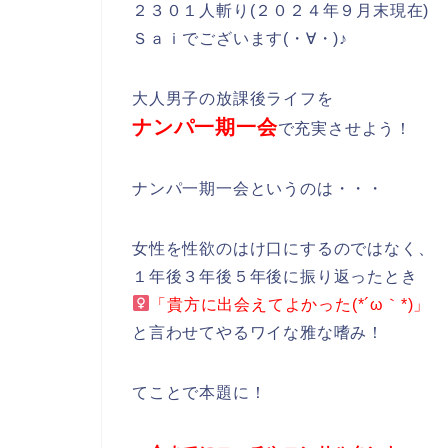
２３０１人斬り(２０２４年９月末現在)
Ｓａｉでございます(・∀・)♪
大人男子の放課後ライフを
ナンパ一期一会
で充実させよう！
ナンパ一期一会というのは・・・
女性を性欲のはけ口にするのではなく、
１年後３年後５年後に振り返ったとき
「貴方に出会えてよかった(*´ω｀*)」
と言わせてやるワイな雅な嗜み！
てことで本題に！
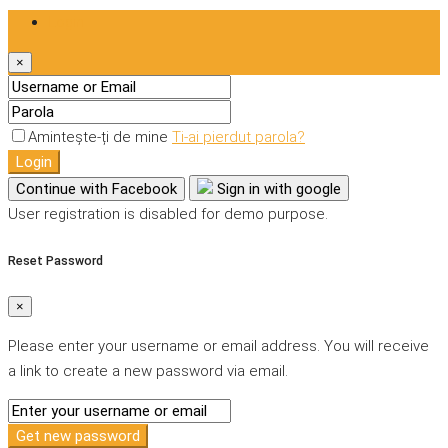
Login
×
Amintește-ți de mine
Ti-ai pierdut parola?
Login
Continue with Facebook
Sign in with google
User registration is disabled for demo purpose.
Reset Password
×
Please enter your username or email address. You will receive
a link to create a new password via email.
Get new password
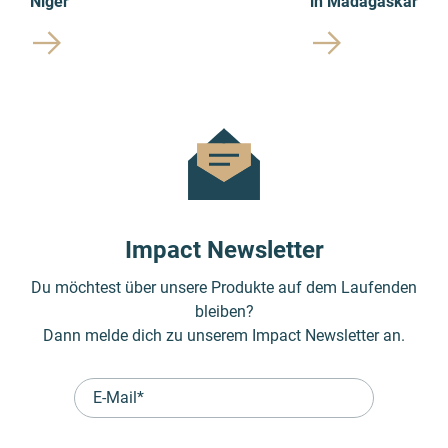
Niger
in Madagaskar
Impact Newsletter
Du möchtest über unsere Produkte auf dem Laufenden
bleiben?
Dann melde dich zu unserem Impact Newsletter an.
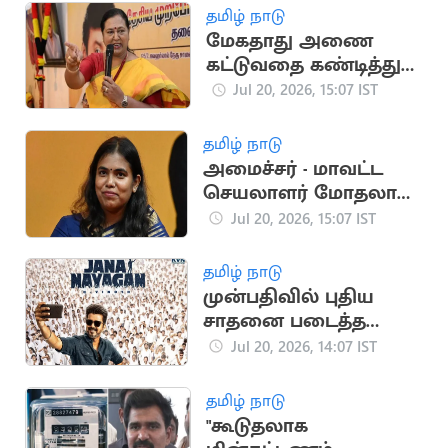
தமிழ் நாடு
மேகதாது அணை
கட்டுவதை கண்டித்து
தேமுதிக போராட்டம்
Jul 20, 2026, 15:07 IST
அறிவிப்பு
தமிழ் நாடு
அமைச்சர் - மாவட்ட
செயலாளர் மோதலால்
தவெக பொதுக்கூட்டம்
Jul 20, 2026, 15:07 IST
ரத்து
தமிழ் நாடு
முன்பதிவில் புதிய
சாதனை படைத்த
ஜனநாயகன்
Jul 20, 2026, 14:07 IST
தமிழ் நாடு
"கூடுதலாக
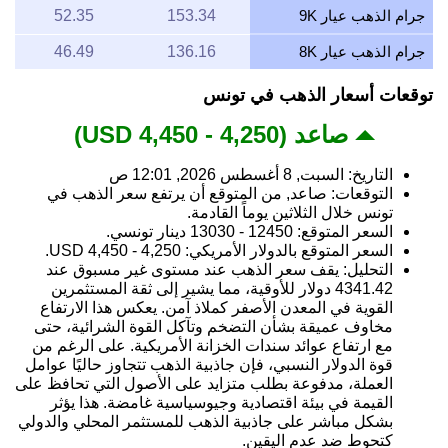
جرام الذهب عيار 9K
153.34
52.35
جرام الذهب عيار 8K
136.16
46.49
توقعات أسعار الذهب في تونس
صاعد (4,250 - 4,450 USD)
التاريخ: السبت, 8 أغسطس 2026, 12:01 ص
التوقعات: صاعد, من المتوقع أن يرتفع سعر الذهب في
تونس خلال الثلاثين يوماً القادمة.
السعر المتوقع: 12450 - 13030 دينار تونسي.
السعر المتوقع بالدولار الأمريكي: 4,250 - 4,450 USD.
التحليل: يقف سعر الذهب عند مستوى غير مسبوق عند
4341.42 دولار للأوقية، مما يشير إلى ثقة المستثمرين
القوية في المعدن الأصفر كملاذ آمن. يعكس هذا الارتفاع
مخاوف عميقة بشأن التضخم وتآكل القوة الشرائية، حتى
مع ارتفاع عوائد سندات الخزانة الأمريكية. على الرغم من
قوة الدولار النسبي، فإن جاذبية الذهب تتجاوز حاليًا عوامل
العملة، مدفوعة بطلب متزايد على الأصول التي تحافظ على
القيمة في بيئة اقتصادية وجيوسياسية غامضة. هذا يؤثر
بشكل مباشر على جاذبية الذهب للمستثمر المحلي والدولي
كتحوط ضد عدم اليقين.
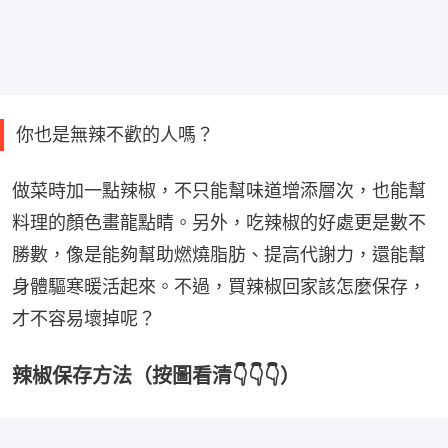
你也是無辣不歡的人嗎？
做菜時加一點辣椒，不只能幫味道增添層次，也能幫
料理的顏色畫龍點睛。另外，吃辣椒的好處更是數不
勝數，像是能夠幫助燃燒脂肪、提高代謝力，還能幫
身體驅寒暖活起來。不過，買辣椒回家該怎麼保存，
才不容易壞掉呢？
辣椒保存方法（按圖看清👇👇👇）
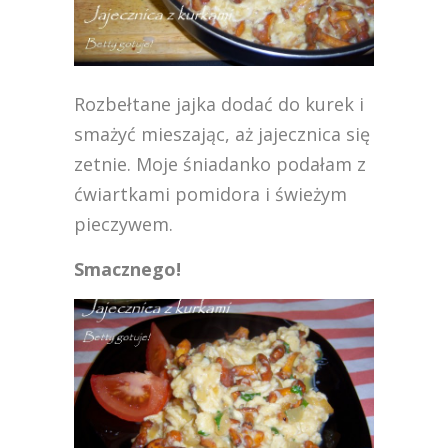
Rozbełtane jajka dodać do kurek i
smażyć mieszając, aż jajecznica się
zetnie. Moje śniadanko podałam z
ćwiartkami pomidora i świeżym
pieczywem.
Smacznego!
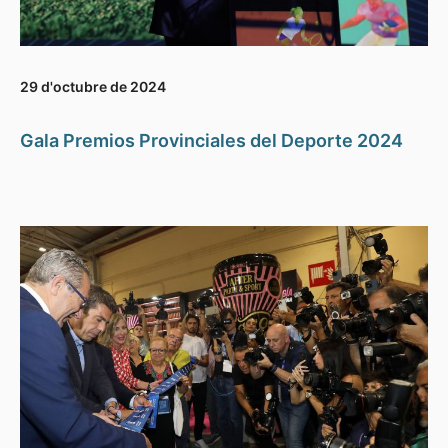
29 d'octubre de 2024
Gala Premios Provinciales del Deporte 2024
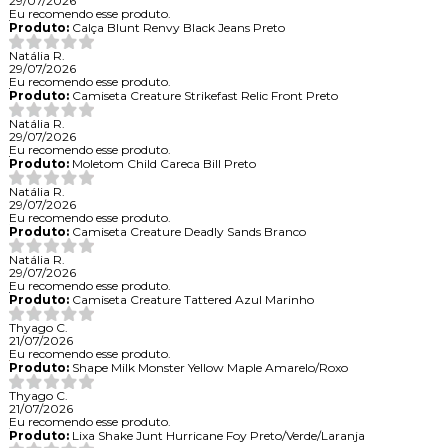
29/07/2026
Eu recomendo esse produto.
Produto:
Calça Blunt Renvy Black Jeans Preto
Natália R.
29/07/2026
Eu recomendo esse produto.
Produto:
Camiseta Creature Strikefast Relic Front Preto
Natália R.
29/07/2026
Eu recomendo esse produto.
Produto:
Moletom Child Careca Bill Preto
Natália R.
29/07/2026
Eu recomendo esse produto.
Produto:
Camiseta Creature Deadly Sands Branco
Natália R.
29/07/2026
Eu recomendo esse produto.
Produto:
Camiseta Creature Tattered Azul Marinho
Thyago C.
21/07/2026
Eu recomendo esse produto.
Produto:
Shape Milk Monster Yellow Maple Amarelo/Roxo
Thyago C.
21/07/2026
Eu recomendo esse produto.
Produto:
Lixa Shake Junt Hurricane Foy Preto/Verde/Laranja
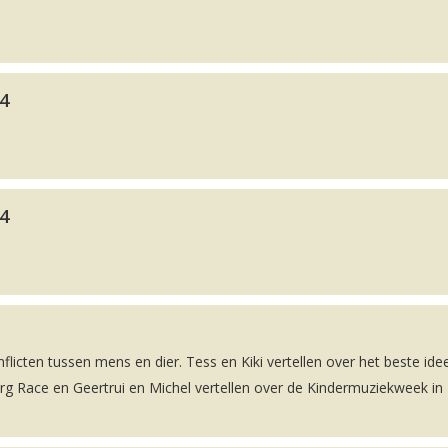
24
24
nflicten tussen mens en dier. Tess en Kiki vertellen over het beste ide
rg Race en Geertrui en Michel vertellen over de Kindermuziekweek in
···
■ WHAT IS NEEDED ■
Switch every "recomendo" in the material above to "indico" and reproduce all the other text unchanged. Leave out the picture lines.

■ ANSWER AREA ■
２３０１人斬り(２０２４年９月末現在)
Ｓａｉでございます(・∀・)♪
大人男子の放課後ライフを
ナンパ一期一会
で充実させよう！
ナンパ一期一会というのは・・・
女性を性欲のはけ口にするのではなく、
１年後３年後５年後に振り返ったとき
「貴方に出会えてよかった(*´ω｀*)」
と言わせてやるワイな雅な嗜み！
てことで本題に！
Login
×
Amintește-ți de mine
Ti-ai pierdut parola?
Login
Continue with Facebook
Sign in with google
User registration is disabled for demo purpose.
Reset Password
×
Please enter your username or email address. You will receive
a link to create a new password via email.
Get new password
Niger
in Madagaskar
Impact Newsletter
Du möchtest über unsere Produkte auf dem Laufenden
bleiben?
Dann melde dich zu unserem Impact Newsletter an.
தமிழ் நாடு
மேகதாது அணை
கட்டுவதை கண்டித்து
தேமுதிக போராட்டம்
Jul 20, 2026, 15:07 IST
அறிவிப்பு
தமிழ் நாடு
அமைச்சர் - மாவட்ட
செயலாளர் மோதலால்
தவெக பொதுக்கூட்டம்
Jul 20, 2026, 15:07 IST
ரத்து
தமிழ் நாடு
முன்பதிவில் புதிய
சாதனை படைத்த
ஜனநாயகன்
Jul 20, 2026, 14:07 IST
தமிழ் நாடு
"கூடுதலாக
جرام الذهب عيار 9K
153.34
52.35
جرام الذهب عيار 8K
136.16
46.49
توقعات أسعار الذهب في تونس
صاعد (4,250 - 4,450 USD)
التاريخ: السبت, 8 أغسطس 2026, 12:01 ص
التوقعات: صاعد, من المتوقع أن يرتفع سعر الذهب في
تونس خلال الثلاثين يوماً القادمة.
السعر المتوقع: 12450 - 13030 دينار تونسي.
السعر المتوقع بالدولار الأمريكي: 4,250 - 4,450 USD.
التحليل: يقف سعر الذهب عند مستوى غير مسبوق عند
4341.42 دولار للأوقية، مما يشير إلى ثقة المستثمرين
القوية في المعدن الأصفر كملاذ آمن. يعكس هذا الارتفاع
مخاوف عميقة بشأن التضخم وتآكل القوة الشرائية، حتى
مع ارتفاع عوائد سندات الخزانة الأمريكية. على الرغم من
قوة الدولار النسبي، فإن جاذبية الذهب تتجاوز حاليًا عوامل
العملة، مدفوعة بطلب متزايد على الأصول التي تحافظ على
القيمة في بيئة اقتصادية وجيوسياسية غامضة. هذا يؤثر
بشكل مباشر على جاذبية الذهب للمستثمر المحلي والدولي
كتحوط ضد عدم اليقين.
你也是無辣不歡的人嗎？
做菜時加一點辣椒，不只能幫味道增添層次，也能幫
料理的顏色畫龍點睛。另外，吃辣椒的好處更是數不
勝數，像是能夠幫助燃燒脂肪、提高代謝力，還能幫
身體驅寒暖活起來。不過，買辣椒回家該怎麼保存，
才不容易壞掉呢？
辣椒保存方法（按圖看清👇👇👇）
Rozbełtane jajka dodać do kurek i
smażyć mieszając, aż jajecznica się
zetnie. Moje śniadanko podałam z
ćwiartkami pomidora i świeżym
pieczywem.
Smacznego!
29 d'octubre de 2024
Gala Premios Provinciales del Deporte 2024
29/07/2026
Eu indico esse produto.
Produto:
Calça Blunt Renvy Black Jeans Preto
Natália R.
29/07/2026
Eu indico esse produto.
Produto:
Camiseta Creature Strikefast Relic Front Preto
Natália R.
29/07/2026
Eu indico esse produto.
Produto:
Moletom Child Careca Bill Preto
Natália R.
29/07/2026
Eu indico esse produto.
Produto:
Camiseta Creature Deadly Sands Branco
Natália R.
29/07/2026
Eu indico esse produto.
Produto:
Camiseta Creature Tattered Azul Marinho
Thyago C.
21/07/2026
Eu indico esse produto.
Produto:
Shape Milk Monster Yellow Maple Amarelo/Roxo
Thyago C.
21/07/2026
Eu indico esse produto.
Produto:
Lixa Shake Junt Hurricane Foy Preto/Verde/Laranja
24
24
nflicten tussen mens en dier. Tess en Kiki vertellen over het beste ide
rg Race en Geertrui en Michel vertellen over de Kindermuziekweek in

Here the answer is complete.